- Country: Republic of China
- Allegiance: Kuomintang
- Branch: National Revolutionary Army
- Type: Infantry
- Role: Combined arms Jungle warfare Mountain warfare Raiding
- Size: Field army
- Part of: National Revolutionary Army
- Engagements: Second Sino-Japanese War Burma Campaign; Battle of West Hunan; ; Chinese Civil War Campaign to Defend Siping; Liaoshen Campaign; ;

Commanders
- Notable commanders: Liao Yaoxiang

= New 6th Army =

New 6th Army was a Chinese combat command involved in the Burma Campaign of World War II, and later, the Chinese Civil War.

They operated in the Shan States and the Karen State of eastern Burma. The New 6th Army's General and Supreme Commander was Liao Yaoxiang.

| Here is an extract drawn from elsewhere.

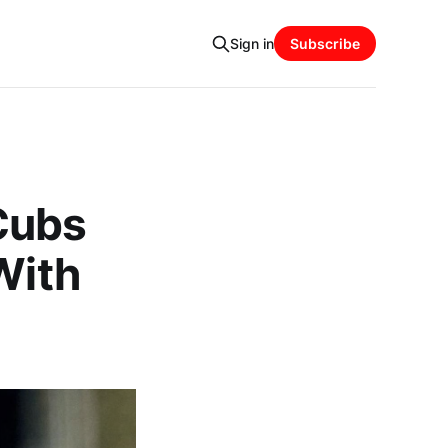
Sign in
Subscribe
Cubs
With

The New 6th Army was among the top five nationalist crack units (The other four included New 1st Army, Reorganized 11th Division (army-sized, formerly known as the 18th Army and later reverted to its original designation), Reorganized 74th Division (army sized, formerly known as the 74th Army), and the 5th Army.

==Notable facts==
- On April 23, 1942, the 6th Army was involved in skirmishes with Japanese forces, and were forced to retreat from Taunggyi, toward the Yunnan Province. Two days later, they returned and beat back the Japanese, recapturing the location in the process.
- On March 31, 1945, the British 36th Division and units of the Chinese 6th Army, captured Kyaukme, which is northwest of Mandalay. A fortnight before, the 6th army gained control of Hsipaw, 80 kilometres southwest of Lashio.
- Mobile medical support for the command was provided by a unit assigned by Britain; one notable member of the unit was the "Burma Surgeon" — Gordon Seagrave.
- The command worked with the USAFCT (U.S. Army Forces, China Theater) in redeploying over 2200 animals (including horses and mules) by aerial transport from Burma into Chan-i. The effort was executed in January 1945. In April of the same year those animals were airlifted from Chan-i to Chih-chiang.
- One of the US Army liaison officers, Desmond Fitzgerald, later went on to have a notable CIA career, including involvement in the attempted assassination of Fidel Castro.